** Passage provided follows **

Apply stress with training, then facilitate compensation with recovery.
In part 2, we wrapped up on chronic recovery. I even made a bold claim:
“If these were all you worked on — more and better sleep, more water and better food, less stress — you would probably recover just fine, relative to an amateur athlete’s needs.”
That’s one of those rose-colored lenses, “under ideal conditions” sort of statements. It assumes that you dose training just right, dose recovery just right, and nothing unexpected ever happens.
What about when you dose training too high?
What about when you dose recovery too low?
What about when something unexpected happens?
Those questions all point to acute recovery. And the thing on everyone’s mind about acute recovery is the most critical condition to keeping your athletic career moving — how to manage injuries.
Acute Recovery and Injury Management
I’ve written about this extensively from a narrow view (the “What Hurts?” series, “When It Hurts” and “The Busy Athlete’s Guide to Injury Management“), so I want to talk about principles of injury management this time.
First: All chronic injuries are preventable.
Second: All collisions represent acute/catastrophic injury risk.
Third: There is a difference between prevention, management, and rehabilitation.
All chronic injuries are preventable.

** End of Passage provided **
** Information provided follows **

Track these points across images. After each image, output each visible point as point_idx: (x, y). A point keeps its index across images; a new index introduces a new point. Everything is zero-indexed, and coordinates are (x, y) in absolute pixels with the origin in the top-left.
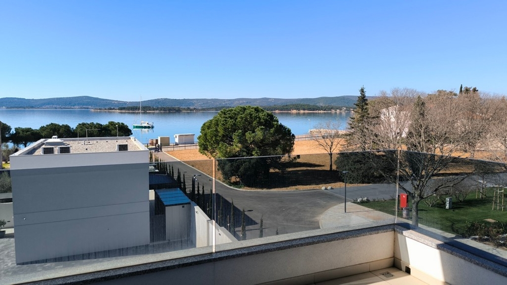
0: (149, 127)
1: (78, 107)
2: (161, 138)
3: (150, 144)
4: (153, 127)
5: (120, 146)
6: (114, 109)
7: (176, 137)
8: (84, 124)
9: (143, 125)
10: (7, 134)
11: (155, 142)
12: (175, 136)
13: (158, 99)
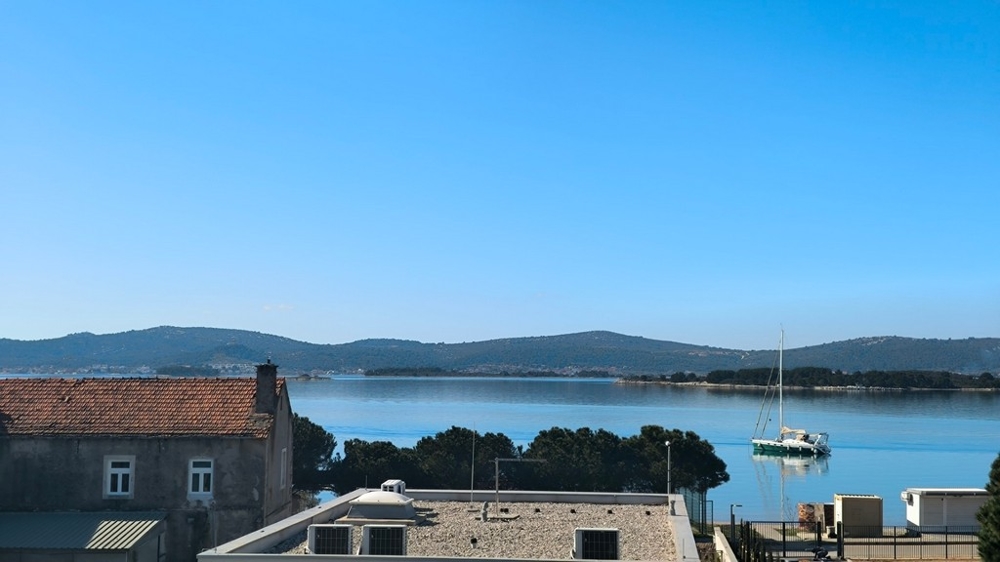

** End of Information provided **

[Task brief] According to the passage on recovery and injury management, what is the second principle of injury management? The items are separate material, unrelated to the passage on recovery and injury management.

[Task solution] All collisions represent acute/catastrophic injury risk.